» TASK DIRECTIONS
With nothing added and nothing dropped, copy the entire listing.

» RECORDS FOR THE EXERCISE
Segment Open

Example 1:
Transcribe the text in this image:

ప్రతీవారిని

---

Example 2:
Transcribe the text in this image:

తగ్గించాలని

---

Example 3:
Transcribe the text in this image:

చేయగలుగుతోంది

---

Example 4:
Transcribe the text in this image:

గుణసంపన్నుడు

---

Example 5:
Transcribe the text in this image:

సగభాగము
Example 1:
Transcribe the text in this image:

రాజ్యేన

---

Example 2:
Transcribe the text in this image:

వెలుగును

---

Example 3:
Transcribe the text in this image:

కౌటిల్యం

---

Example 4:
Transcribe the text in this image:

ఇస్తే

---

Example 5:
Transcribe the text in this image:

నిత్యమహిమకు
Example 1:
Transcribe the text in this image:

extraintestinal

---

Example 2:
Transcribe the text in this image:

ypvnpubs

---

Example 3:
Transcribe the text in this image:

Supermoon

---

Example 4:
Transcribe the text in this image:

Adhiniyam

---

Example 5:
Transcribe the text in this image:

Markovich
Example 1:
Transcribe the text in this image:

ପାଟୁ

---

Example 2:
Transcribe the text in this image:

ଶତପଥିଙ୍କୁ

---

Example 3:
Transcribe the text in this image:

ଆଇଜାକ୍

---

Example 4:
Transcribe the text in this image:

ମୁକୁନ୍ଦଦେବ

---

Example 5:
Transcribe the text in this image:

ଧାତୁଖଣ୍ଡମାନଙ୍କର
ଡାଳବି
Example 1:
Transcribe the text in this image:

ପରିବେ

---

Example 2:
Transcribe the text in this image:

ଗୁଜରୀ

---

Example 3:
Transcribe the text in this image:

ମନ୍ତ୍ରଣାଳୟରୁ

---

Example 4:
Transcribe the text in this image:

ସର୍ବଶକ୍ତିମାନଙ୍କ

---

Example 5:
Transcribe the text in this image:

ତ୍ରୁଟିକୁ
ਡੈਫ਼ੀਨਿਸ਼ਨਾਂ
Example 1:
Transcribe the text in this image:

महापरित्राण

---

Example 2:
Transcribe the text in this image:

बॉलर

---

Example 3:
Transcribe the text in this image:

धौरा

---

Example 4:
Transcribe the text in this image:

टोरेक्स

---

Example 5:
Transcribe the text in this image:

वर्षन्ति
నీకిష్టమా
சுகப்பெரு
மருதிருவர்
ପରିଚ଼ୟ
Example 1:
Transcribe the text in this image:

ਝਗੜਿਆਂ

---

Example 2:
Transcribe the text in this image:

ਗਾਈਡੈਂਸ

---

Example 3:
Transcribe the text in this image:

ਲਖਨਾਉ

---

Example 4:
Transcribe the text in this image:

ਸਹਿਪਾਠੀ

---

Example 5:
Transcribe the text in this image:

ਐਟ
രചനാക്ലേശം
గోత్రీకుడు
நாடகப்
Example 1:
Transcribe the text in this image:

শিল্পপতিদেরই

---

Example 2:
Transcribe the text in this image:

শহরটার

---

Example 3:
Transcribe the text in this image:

Segment Closed

» RESULT
Example 1:
Transcribe the text in this image:

ప్రతీవారిని

---

Example 2:
Transcribe the text in this image:

తగ్గించాలని

---

Example 3:
Transcribe the text in this image:

చేయగలుగుతోంది

---

Example 4:
Transcribe the text in this image:

గుణసంపన్నుడు

---

Example 5:
Transcribe the text in this image:

సగభాగము
Example 1:
Transcribe the text in this image:

రాజ్యేన

---

Example 2:
Transcribe the text in this image:

వెలుగును

---

Example 3:
Transcribe the text in this image:

కౌటిల్యం

---

Example 4:
Transcribe the text in this image:

ఇస్తే

---

Example 5:
Transcribe the text in this image:

నిత్యమహిమకు
Example 1:
Transcribe the text in this image:

extraintestinal

---

Example 2:
Transcribe the text in this image:

ypvnpubs

---

Example 3:
Transcribe the text in this image:

Supermoon

---

Example 4:
Transcribe the text in this image:

Adhiniyam

---

Example 5:
Transcribe the text in this image:

Markovich
Example 1:
Transcribe the text in this image:

ପାଟୁ

---

Example 2:
Transcribe the text in this image:

ଶତପଥିଙ୍କୁ

---

Example 3:
Transcribe the text in this image:

ଆଇଜାକ୍

---

Example 4:
Transcribe the text in this image:

ମୁକୁନ୍ଦଦେବ

---

Example 5:
Transcribe the text in this image:

ଧାତୁଖଣ୍ଡମାନଙ୍କର
ଡାଳବି
Example 1:
Transcribe the text in this image:

ପରିବେ

---

Example 2:
Transcribe the text in this image:

ଗୁଜରୀ

---

Example 3:
Transcribe the text in this image:

ମନ୍ତ୍ରଣାଳୟରୁ

---

Example 4:
Transcribe the text in this image:

ସର୍ବଶକ୍ତିମାନଙ୍କ

---

Example 5:
Transcribe the text in this image:

ତ୍ରୁଟିକୁ
ਡੈਫ਼ੀਨਿਸ਼ਨਾਂ
Example 1:
Transcribe the text in this image:

महापरित्राण

---

Example 2:
Transcribe the text in this image:

बॉलर

---

Example 3:
Transcribe the text in this image:

धौरा

---

Example 4:
Transcribe the text in this image:

टोरेक्स

---

Example 5:
Transcribe the text in this image:

वर्षन्ति
నీకిష్టమా
சுகப்பெரு
மருதிருவர்
ପରିଚ଼ୟ
Example 1:
Transcribe the text in this image:

ਝਗੜਿਆਂ

---

Example 2:
Transcribe the text in this image:

ਗਾਈਡੈਂਸ

---

Example 3:
Transcribe the text in this image:

ਲਖਨਾਉ

---

Example 4:
Transcribe the text in this image:

ਸਹਿਪਾਠੀ

---

Example 5:
Transcribe the text in this image:

ਐਟ
രചനാക്ലേശം
గోత్రీకుడు
நாடகப்
Example 1:
Transcribe the text in this image:

শিল্পপতিদেরই

---

Example 2:
Transcribe the text in this image:

শহরটার

---

Example 3:
Transcribe the text in this image:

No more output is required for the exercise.